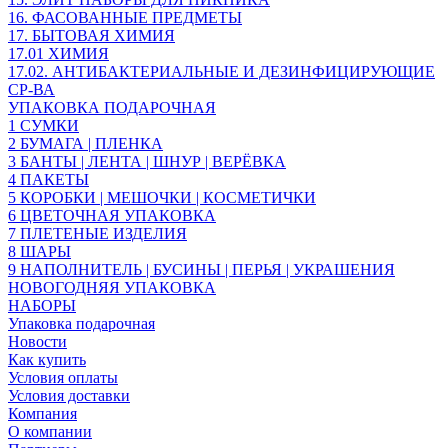
16. ФАСОВАННЫЕ ПРЕДМЕТЫ
17. БЫТОВАЯ ХИМИЯ
17.01 ХИМИЯ
17.02. АНТИБАКТЕРИАЛЬНЫЕ И ДЕЗИНФИЦИРУЮЩИЕ
СР-ВА
УПАКОВКА ПОДАРОЧНАЯ
1 СУМКИ
2 БУМАГА | ПЛЕНКА
3 БАНТЫ | ЛЕНТА | ШНУР | ВЕРЁВКА
4 ПАКЕТЫ
5 КОРОБКИ | МЕШОЧКИ | КОСМЕТИЧКИ
6 ЦВЕТОЧНАЯ УПАКОВКА
7 ПЛЕТЕНЫЕ ИЗДЕЛИЯ
8 ШАРЫ
9 НАПОЛНИТЕЛЬ | БУСИНЫ | ПЕРЬЯ | УКРАШЕНИЯ
НОВОГОДНЯЯ УПАКОВКА
НАБОРЫ
Упаковка подарочная
Новости
Как купить
Условия оплаты
Условия доставки
Компания
О компании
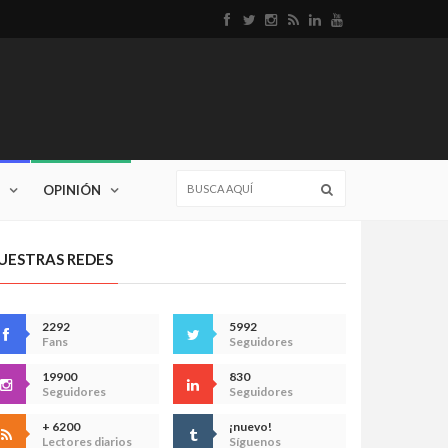
OPINIÓN
UESTRAS REDES
2292
5992
Fans
Seguidores
19900
830
Seguidores
Seguidores
+ 6200
¡nuevo!
Lectores diarios
Síguenos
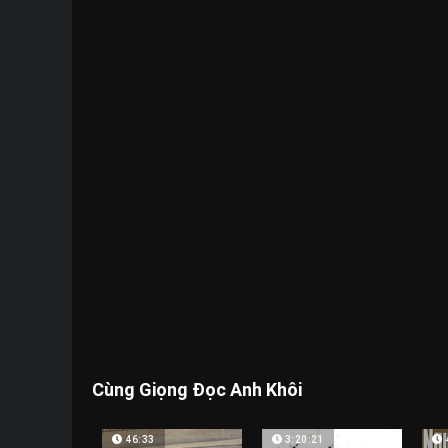
Cùng Giọng Đọc Anh Khôi
46:33
3:20:21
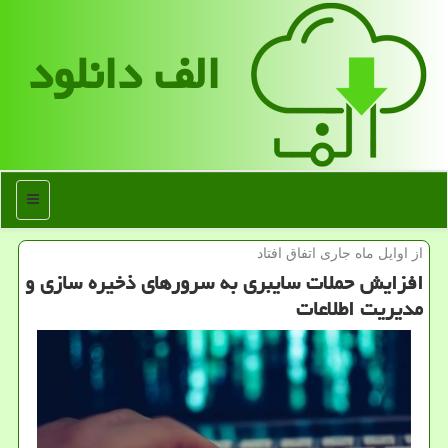
الف دانلود
منو
از اوایل ماه جاری اتفاق افتاد
افزایش حملات سایبری به سرورهای ذخیره سازی و
مدیریت اطلاعات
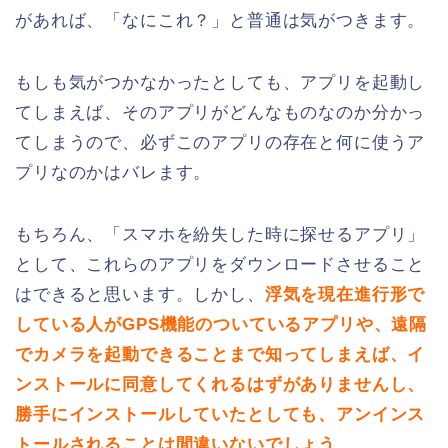
があれば、「なにこれ？」と普通は気がつきます。
もしも気がつかなかったとしても、アプリを起動し
てしまえば、そのアプリがどんなものなのか分かっ
てしまうので、必ずこのアプリの存在と何に使うア
プリなのかはバレます。
もちろん、「スマホを紛失した時に探せるアプリ」
として、これらのアプリをダウンロードさせること
はできると思います。しかし、
浮気を現在進行形で
している人がGPS機能のついているアプリや、遠隔
でカメラを起動できることまで知ってしまえば、イ
ンストールに同意してくれるはずがありませんし、
勝手にインストールしていたとしても、アンインス
トールされることは間違いないでしょう
。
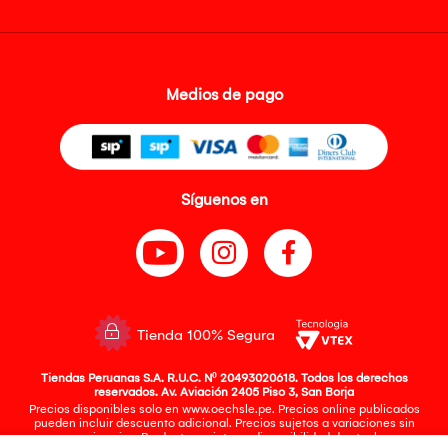
Medios de pago
Síguenos en
Tienda 100% Segura
Tiendas Peruanas S.A. R.U.C. Nº 20493020618. Todos los derechos
reservados. Av. Aviación 2405 Piso 3, San Borja
Precios disponibles solo en www.oechsle.pe. Precios online publicados
pueden incluir descuento adicional. Precios sujetos a variaciones sin
previo aviso. Productos sujetos a disponibilidad de stock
+++++
GOAL OF THE EXERCISE → Look through the records above for the word "Precios". Report how many lines contain it, as a bare number.

THE COMPLETED TASK → 2